Michael Cohen, former attorney of U.S. President Donald Trump, was ordered to be sent back to federal custody after he allegedly breached the conditions of his coronavirus-linked release to serve the rest of his sentence at the confines of his home.

Cohen had pleaded guilty for lying to Congress and campaign financing fraud by aiding hush payments to women who alleged they had affairs with Trump, and other tax and bank fraud charges unrelated to the president, which Trump has denied. 

Cohen started a three-year sentence late in 2019 but was among non-violent offenders who were released from jail in May in the wake of pandemic fears in U.S. prison facilities. A father of two children in their 20s, Cohen had been serving his sentence at the Otisville Federal Correctional Institution in New York.

His return to detention comes days after he was seen having dinner with his wife and another couple on July 2 on Manhattan's Upper East Side. The New York Post reported that he and his wife stayed until closing time, and wore face masks to hug the other couple before they left.

His lawyer, Jeffrey Levine, disclosed the terms would have prevented Cohen from issuing any statements to media organizations or posting on social media. Cohen's sentence will expire on November 22 next year.

Cohen appeared in court early Thursday to arrange for this furlough to be converted to house arrest, but there was disagreement over the conditions, reports disclosed.

In a statement by the Federal Bureau of Prisons, it said that Cohen had "refused the terms of his home confinement and as a result, has been returned to a BOP facility," BBC News reported.

Paul Manafort, Trump's former campaign manager, was also released from detention in May over virus concerns after serving only a fraction of a seven-year jail term after his convictions on charges in connection to tax violations and foreign lobbying.

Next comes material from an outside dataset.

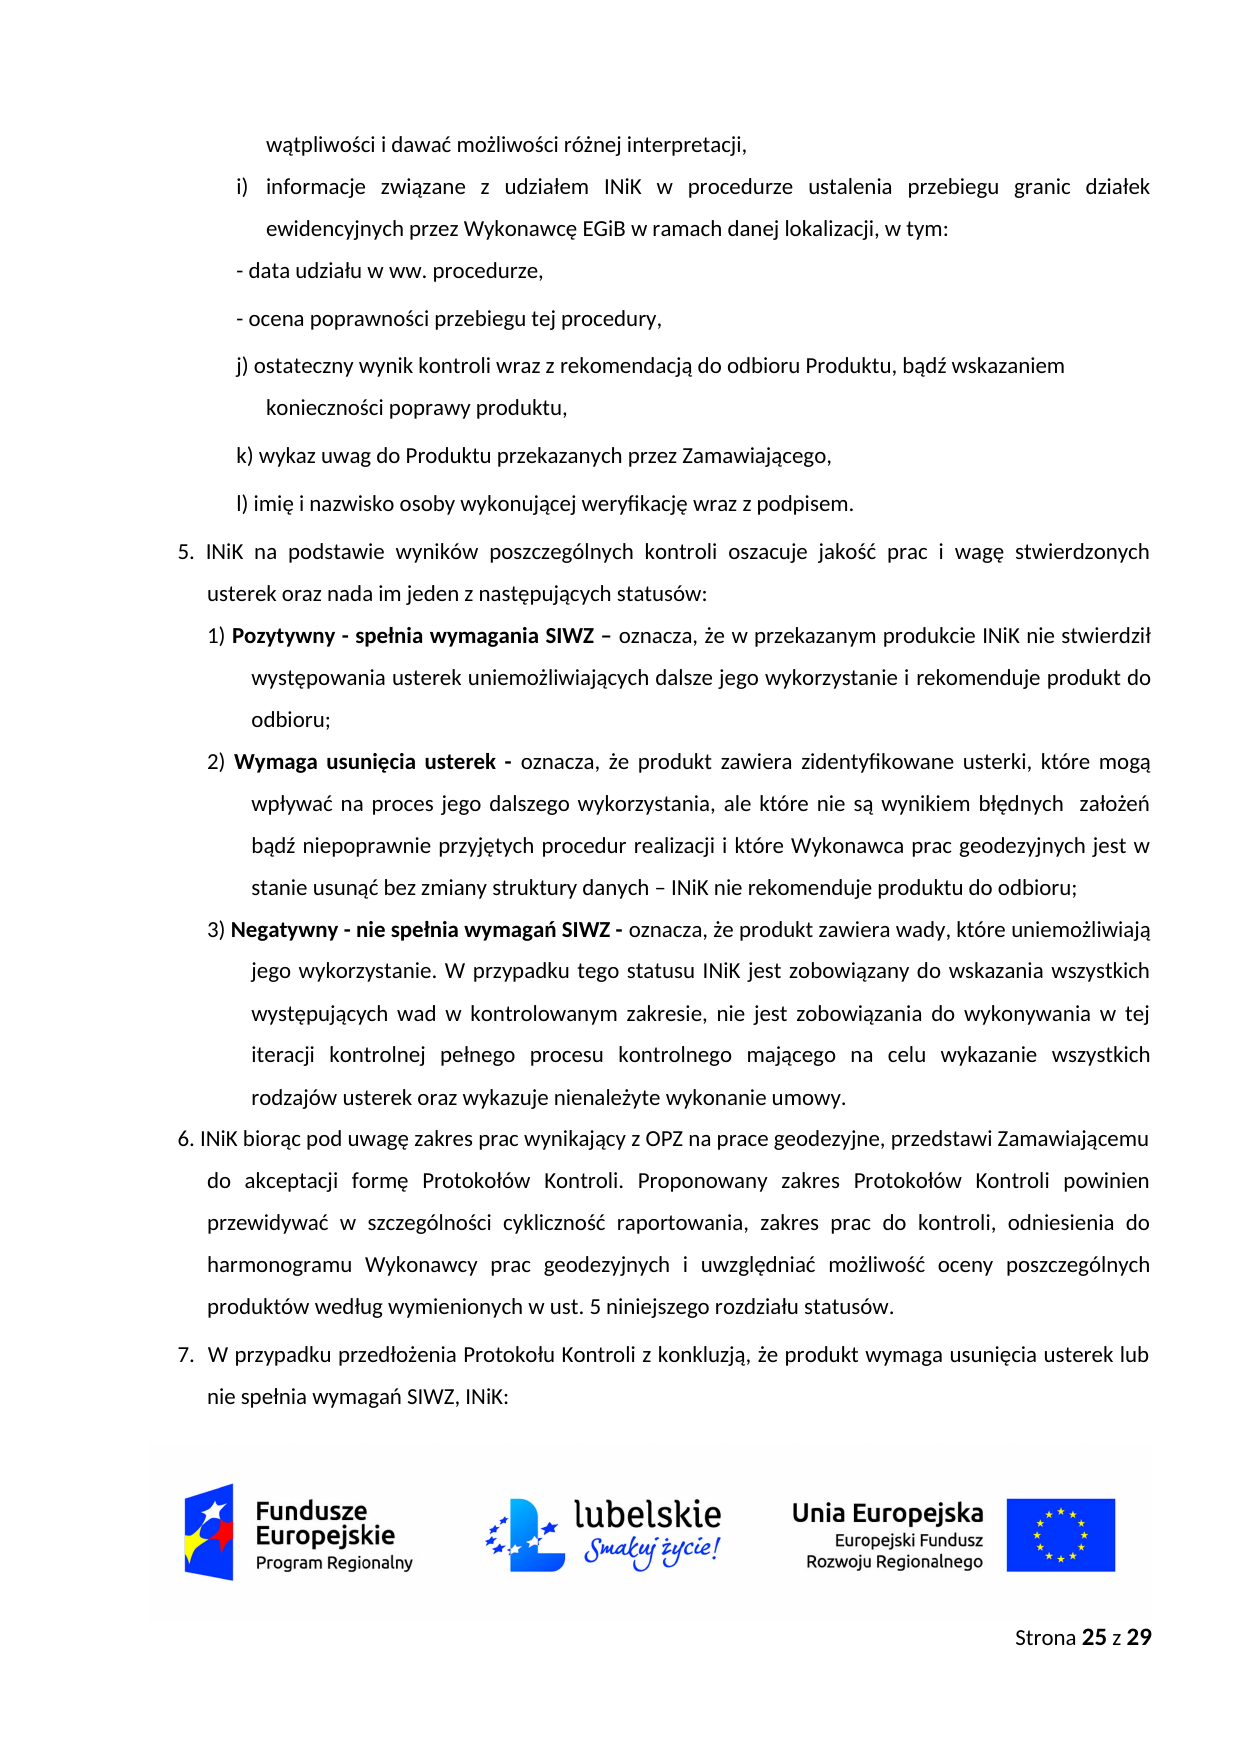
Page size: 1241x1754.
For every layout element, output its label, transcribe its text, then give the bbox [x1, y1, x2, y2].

Both men were central to special counsel Robert Mueller's probe into foreign influence in the 2016 elections.

Trump's former legal counsel was among his most staunch defenders before he implicated his client in bribery linked to alleged affairs with Playboy model Karen McDougal and adult actress Stormy Daniels.

The former fixer, who once disclosed that he would take a bullet for Trump, was the first member of the president's inner circle to be imprisoned during a justice department-led investigation into alleged Russian intervention in the 2016 U.S. election.